Después del carnaval, papá dijo una tarde que iríamos al mar. Al día siguiente vi a Acacia, a Concepción y también a mamá, muy atareadas preparando ropas y paquetes.
¡Íbamos al mar! Esto me encantó. Mi “Nuevo Amigo” vendría con nosotros, estaba segura. Irían todos los de la casa, toditos; hasta el buen Abelino, el soldado que bañaba a Congo, iría conduciendo el break; papá se hospedaría en el cuartel y la casa quedaría cerrada. Estaba pensando todo esto mientras en una cestita iba colocando el osito de fieltro que me había regalado doña Mimosa y la muñeca grande, que únicamente quería entrar en la cestita sentada.
De repente, mi gran alegría se tornó en amarga tristeza: iba a ir hasta el osito. ¡Sólo el querido Papá del Cielo, el que me había dado a mi “Nuevo Amigo” que riñó con el enmascarado, se iba a quedar solito en casa, allá en el cuarto bien cerrado y oscuro! De buen grado me quedaría con Él, pero mamá no me lo permitiría, lo sabía con certeza. ¿Y si, en vez de la muñeca y el osito llevara al Papá del Cielo?
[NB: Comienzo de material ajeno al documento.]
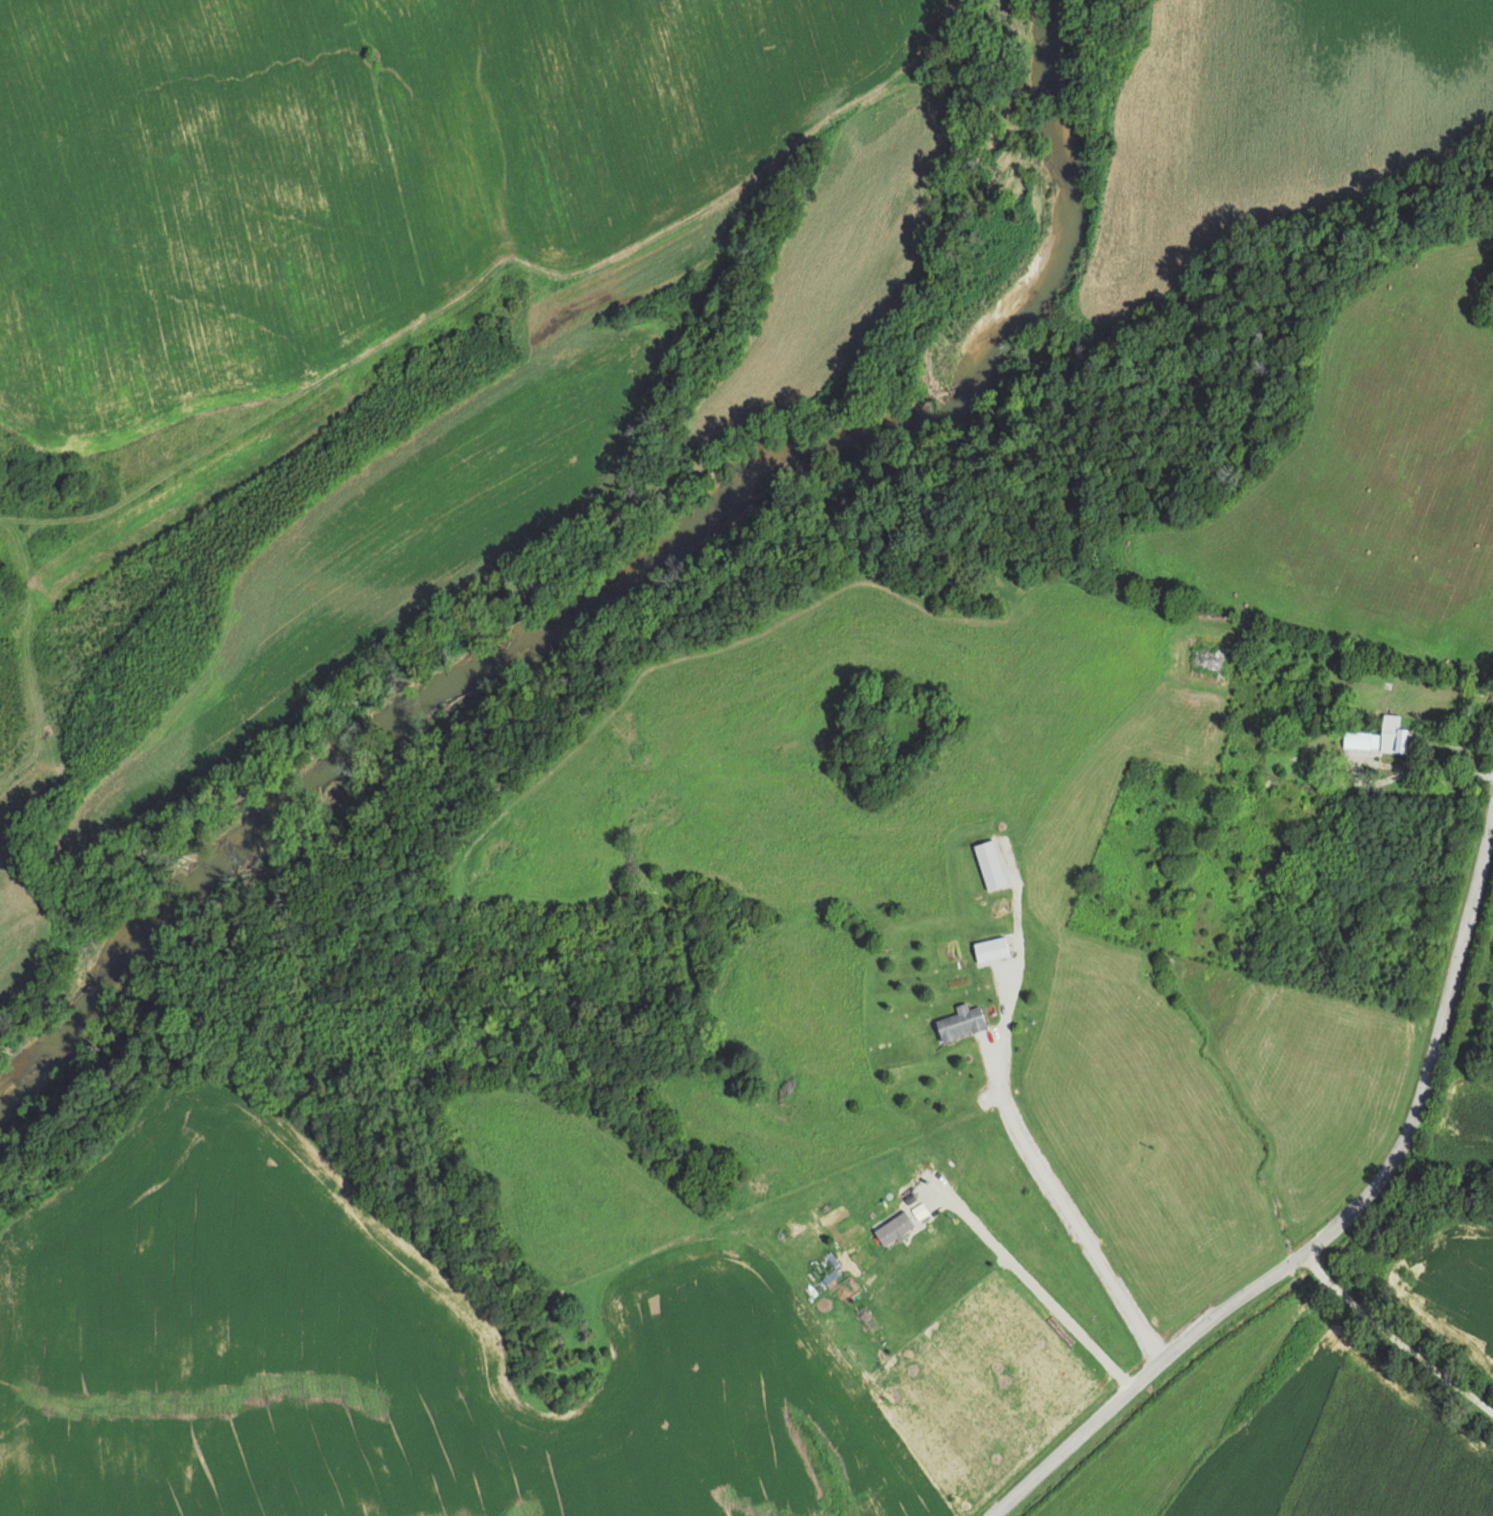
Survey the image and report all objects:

Acacia me dio la cestita para la muñeca y el osito, pero yo llevaría el Papá del Cielo, sin que mamá o Acacia tuvieran que saberlo.
Fui al cuarto, arrastré la sillita alta hasta la cómoda y cogí en brazos a mi Gran Amigo; fui al guardarropa, saqué la capita de capucha y en ella envolví la cruz que tanto quería. Y así fue como el Papá del Cielo fue también a los baños de mar. Durante todo el viaje no me separé de la cestita. Cuando llegamos, la coloqué al pie de mi camita.
Nos quedamos muchos días en el mar y el Papá del Cielo estuvo siempre en la cestita. Después volvió a la ciudad y sobre la cómoda, sin que mamá ni Acacia se enteraran.